- [Problem details]
Copy out the text lines from each of the records below, leaving out the pictures.
Given records START
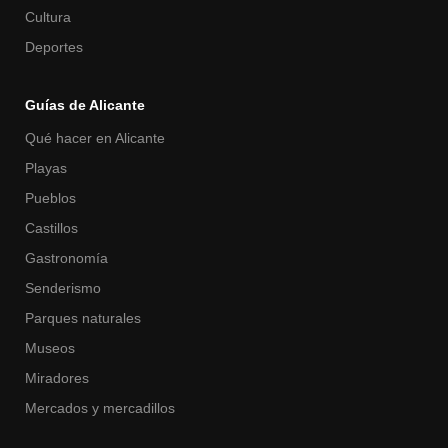
Cultura
Deportes
Guías de Alicante
Qué hacer en Alicante
Playas
Pueblos
Castillos
Gastronomía
Senderismo
Parques naturales
Museos
Miradores
Mercados y mercadillos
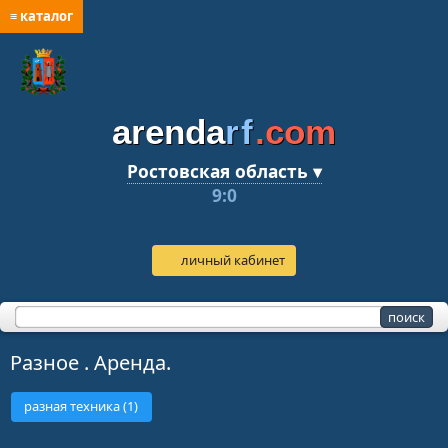
≡ каталог
arenda
rf
.com
Ростовская область ▾
9:0
личный кабинет
Разное . Аренда.
разная техника (1)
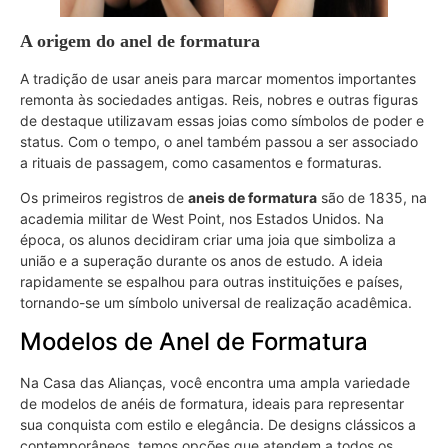
A origem do anel de formatura
A tradição de usar aneis para marcar momentos importantes
remonta às sociedades antigas. Reis, nobres e outras figuras
de destaque utilizavam essas joias como símbolos de poder e
status. Com o tempo, o anel também passou a ser associado
a rituais de passagem, como casamentos e formaturas.
Os primeiros registros de
aneis de formatura
são de 1835, na
academia militar de West Point, nos Estados Unidos. Na
época, os alunos decidiram criar uma joia que simboliza a
união e a superação durante os anos de estudo. A ideia
rapidamente se espalhou para outras instituições e países,
tornando-se um símbolo universal de realização acadêmica.
Modelos de Anel de Formatura
Na Casa das Alianças, você encontra uma ampla variedade
de modelos de anéis de formatura, ideais para representar
sua conquista com estilo e elegância. De designs clássicos a
contemporâneos, temos opções que atendem a todos os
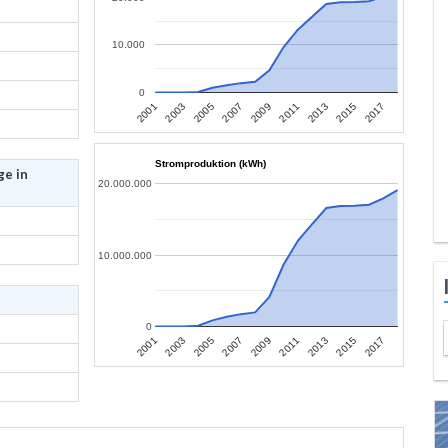
10.000
0
2013
2015
2017
2001
2003
2005
2007
2009
2011
Stromproduktion (kWh)
ge in
20.000.000
10.000.000
0
2013
2015
2017
2001
2003
2005
2007
2009
2011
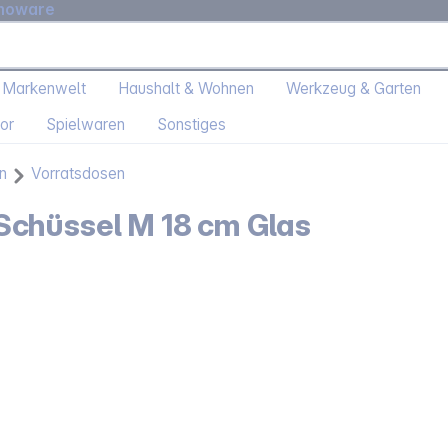
moware
 Markenwelt
Haushalt & Wohnen
Werkzeug & Garten
or
Spielwaren
Sonstiges
n
Vorratsdosen
chüssel M 18 cm Glas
Given records END
- [Output for this task]
Cultura
Deportes
Guías de Alicante
Qué hacer en Alicante
Playas
Pueblos
Castillos
Gastronomía
Senderismo
Parques naturales
Museos
Miradores
Mercados y mercadillos
≡ каталог
arenda
rf
.com
Ростовская область ▾
9:0
личный кабинет
Разное . Аренда.
разная техника (1)
A origem do anel de formatura
A tradição de usar aneis para marcar momentos importantes
remonta às sociedades antigas. Reis, nobres e outras figuras
de destaque utilizavam essas joias como símbolos de poder e
status. Com o tempo, o anel também passou a ser associado
a rituais de passagem, como casamentos e formaturas.
Os primeiros registros de
aneis de formatura
são de 1835, na
academia militar de West Point, nos Estados Unidos. Na
época, os alunos decidiram criar uma joia que simboliza a
união e a superação durante os anos de estudo. A ideia
rapidamente se espalhou para outras instituições e países,
tornando-se um símbolo universal de realização acadêmica.
Modelos de Anel de Formatura
Na Casa das Alianças, você encontra uma ampla variedade
de modelos de anéis de formatura, ideais para representar
sua conquista com estilo e elegância. De designs clássicos a
contemporâneos, temos opções que atendem a todos os
10.000
0
2013
2015
2017
2001
2003
2005
2007
2009
2011
Stromproduktion (kWh)
ge in
20.000.000
10.000.000
0
2013
2015
2017
2001
2003
2005
2007
2009
2011
moware
 Markenwelt
Haushalt & Wohnen
Werkzeug & Garten
or
Spielwaren
Sonstiges
n
Vorratsdosen
chüssel M 18 cm Glas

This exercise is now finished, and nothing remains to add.